1 year ago

Thurs Mar 14, 2024 4:31pm PST

Show HN: Skyvern – Browser automation using LLMs and computer vision

Hey HN, we're building Skyvern (https://www.skyvern.com), an open-source tool that uses LLMs and computer vision to help companies automate browser-based workflows. You can see some examples here: https://github.com/Skyvern-AI/skyvern#real-world-examples-of... and there's a demo video at https://github.com/Skyvern-AI/skyvern#demo, along with some instructions on running it locally.

We provide a natural-language API to automate repetitive manual workflows that happen within the companies' backoffices. You can check out our code and play with Skyvern here: https://github.com/Skyvern-AI/Skyvern

We talked to hundreds of companies about things they do in the background and found that most of them depend on repetitive manual workflows. The breadth of these workflows surprised us – most companies started off doing things manually, and eventually either hired people to scale the manual work, or wrote scripts using Selenium-like browser automation libraries.

In these conversations, one common point stood out: scaling is a pain either way. Companies relying on hiring struggled to adjust team sizes with fluctuating demand. Companies using Selenium and similar tools had a different problem: it can take days or even weeks to get a new workflow automated, and then would require ongoing maintenance any time the underlying websites changed because their XPath based interaction logic suddenly became invalid.

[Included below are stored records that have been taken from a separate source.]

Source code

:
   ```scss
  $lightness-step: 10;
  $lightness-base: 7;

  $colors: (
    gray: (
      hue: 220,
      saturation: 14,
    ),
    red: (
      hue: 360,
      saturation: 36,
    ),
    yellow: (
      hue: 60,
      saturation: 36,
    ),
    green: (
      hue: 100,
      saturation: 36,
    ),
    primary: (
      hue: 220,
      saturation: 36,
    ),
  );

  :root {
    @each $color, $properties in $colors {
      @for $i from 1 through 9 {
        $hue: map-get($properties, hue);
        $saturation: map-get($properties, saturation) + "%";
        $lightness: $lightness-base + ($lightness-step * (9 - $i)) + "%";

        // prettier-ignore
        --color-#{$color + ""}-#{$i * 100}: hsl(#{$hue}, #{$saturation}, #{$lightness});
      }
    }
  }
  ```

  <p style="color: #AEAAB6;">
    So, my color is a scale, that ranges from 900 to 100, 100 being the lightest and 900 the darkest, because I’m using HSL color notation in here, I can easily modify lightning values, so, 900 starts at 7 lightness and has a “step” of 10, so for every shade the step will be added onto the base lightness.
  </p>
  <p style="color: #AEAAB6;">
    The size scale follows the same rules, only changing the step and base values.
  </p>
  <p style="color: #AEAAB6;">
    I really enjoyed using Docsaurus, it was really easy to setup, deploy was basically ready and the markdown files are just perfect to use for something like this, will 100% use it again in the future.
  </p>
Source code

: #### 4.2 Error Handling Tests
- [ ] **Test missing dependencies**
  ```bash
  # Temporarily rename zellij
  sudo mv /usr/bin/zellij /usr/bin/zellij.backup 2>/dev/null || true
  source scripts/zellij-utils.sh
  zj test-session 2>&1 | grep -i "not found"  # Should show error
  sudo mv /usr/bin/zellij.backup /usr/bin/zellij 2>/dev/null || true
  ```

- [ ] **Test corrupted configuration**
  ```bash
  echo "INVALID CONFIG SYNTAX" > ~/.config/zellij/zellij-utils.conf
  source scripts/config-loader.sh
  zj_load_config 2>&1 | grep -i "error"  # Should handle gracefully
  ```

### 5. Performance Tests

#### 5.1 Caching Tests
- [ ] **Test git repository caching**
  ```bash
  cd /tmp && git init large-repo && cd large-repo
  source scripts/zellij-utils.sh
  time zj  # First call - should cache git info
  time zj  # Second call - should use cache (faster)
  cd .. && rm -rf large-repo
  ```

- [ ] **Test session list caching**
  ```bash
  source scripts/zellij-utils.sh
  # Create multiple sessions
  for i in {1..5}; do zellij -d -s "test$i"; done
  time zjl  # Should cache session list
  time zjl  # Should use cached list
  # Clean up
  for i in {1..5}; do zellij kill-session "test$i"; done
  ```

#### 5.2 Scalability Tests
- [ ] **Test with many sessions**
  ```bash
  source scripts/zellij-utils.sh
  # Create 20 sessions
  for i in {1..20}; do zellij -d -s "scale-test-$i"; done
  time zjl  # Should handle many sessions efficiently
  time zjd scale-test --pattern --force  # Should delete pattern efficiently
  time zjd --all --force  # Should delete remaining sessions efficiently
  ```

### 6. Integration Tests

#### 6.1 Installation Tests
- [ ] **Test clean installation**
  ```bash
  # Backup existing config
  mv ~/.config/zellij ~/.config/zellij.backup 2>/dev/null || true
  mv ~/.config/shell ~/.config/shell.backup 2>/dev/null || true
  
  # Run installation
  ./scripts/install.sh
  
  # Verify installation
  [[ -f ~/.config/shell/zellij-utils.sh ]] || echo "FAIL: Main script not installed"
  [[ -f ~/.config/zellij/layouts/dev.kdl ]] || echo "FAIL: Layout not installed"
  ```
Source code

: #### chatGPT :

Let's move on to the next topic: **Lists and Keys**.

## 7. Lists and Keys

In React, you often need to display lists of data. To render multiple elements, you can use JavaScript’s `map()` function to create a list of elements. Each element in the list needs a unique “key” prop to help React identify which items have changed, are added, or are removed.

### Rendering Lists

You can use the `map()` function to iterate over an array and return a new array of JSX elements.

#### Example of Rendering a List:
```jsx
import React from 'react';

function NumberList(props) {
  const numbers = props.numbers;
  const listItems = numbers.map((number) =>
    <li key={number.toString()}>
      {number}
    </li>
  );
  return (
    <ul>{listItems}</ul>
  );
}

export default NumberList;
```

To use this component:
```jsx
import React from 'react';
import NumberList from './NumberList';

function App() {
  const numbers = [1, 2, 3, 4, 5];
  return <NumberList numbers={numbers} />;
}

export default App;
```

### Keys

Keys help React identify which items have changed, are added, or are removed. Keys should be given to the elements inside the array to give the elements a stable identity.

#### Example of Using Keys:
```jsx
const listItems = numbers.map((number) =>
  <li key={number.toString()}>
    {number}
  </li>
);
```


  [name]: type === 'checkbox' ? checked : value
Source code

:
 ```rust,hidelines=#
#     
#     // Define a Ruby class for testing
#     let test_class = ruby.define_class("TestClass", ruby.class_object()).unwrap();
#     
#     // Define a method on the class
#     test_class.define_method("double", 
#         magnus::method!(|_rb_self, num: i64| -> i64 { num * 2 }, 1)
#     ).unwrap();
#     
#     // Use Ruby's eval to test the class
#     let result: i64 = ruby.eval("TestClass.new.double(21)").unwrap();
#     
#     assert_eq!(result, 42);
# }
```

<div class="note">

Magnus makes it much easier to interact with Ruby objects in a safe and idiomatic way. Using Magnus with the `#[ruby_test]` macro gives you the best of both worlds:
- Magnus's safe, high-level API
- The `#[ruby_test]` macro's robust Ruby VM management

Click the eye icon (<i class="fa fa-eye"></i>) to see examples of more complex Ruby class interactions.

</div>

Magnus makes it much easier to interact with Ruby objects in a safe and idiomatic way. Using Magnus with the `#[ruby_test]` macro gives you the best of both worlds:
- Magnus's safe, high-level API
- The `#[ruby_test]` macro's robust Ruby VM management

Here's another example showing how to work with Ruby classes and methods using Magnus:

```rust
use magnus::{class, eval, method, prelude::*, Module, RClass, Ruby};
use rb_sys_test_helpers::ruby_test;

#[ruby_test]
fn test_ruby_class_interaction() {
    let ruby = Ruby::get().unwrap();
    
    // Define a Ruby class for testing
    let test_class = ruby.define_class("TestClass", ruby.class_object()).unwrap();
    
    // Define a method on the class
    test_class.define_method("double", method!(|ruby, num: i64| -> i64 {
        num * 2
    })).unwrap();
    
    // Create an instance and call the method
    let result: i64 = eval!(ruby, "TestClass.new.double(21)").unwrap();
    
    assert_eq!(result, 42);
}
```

We felt like there was a way to get the best of both worlds with LLMs. We could use LLMs to reason through a website’s layout, while preserving the advantage of traditional browser automations allowing it to scale alongside demand. This led us to build Skyvern with a few core functionalities:

1. Skyvern can operate on websites it’s never seen before by connecting visible elements with the natural language instructions provided to us. We use a blend of computer vision and DOM parsing to identify a set of possible actions on a website, and multi-modal LLMs to map the natural language instructions to the available actions on the page.

2. Skyvern is resistant to website layout changes, as it doesn’t depend on any predetermined XPaths or other selectors. If a layout ever changes, we can leverage the methodology in #1 to complete the user-specified goal.

3. Skyvern accepts a blob of information when navigating workflows—basically just a json blob of whatever information you want to put, and then we use LLMs to map that to information on the screen. For example: if you're generating a quote from Geico, they commonly ask “Were you eligible to drive at 21?”. The answer could be inferred from the driver receiving their license in 2012, and having a birth date of 1996.

The above strategy adapts well to a number of use cases that Skyvern is helping companies with today: (1) Automating materials procurement by searching for, adding to cart, and transacting products through vendor websites that don’t have APIs; (2) Registering accounts, filing forms, and searching for information on government websites (ex: registering franchise tax information for Delaware C-corps); (3) Generating insurance quotes by completing multi-step dynamic forms on insurance websites; (4) Automating the job application process by mapping user-specified information (such as a Resume) to a job posting.

And here are some use-cases we’re actively looking to expand into: (1) Automating post-checkup data entry with patient data inside medical EHR systems (ie submitting billing codes, adding notes, etc), an (2) Doing customer research ahead of discovery calls by analyzing landing pages and other metadata about a specific business.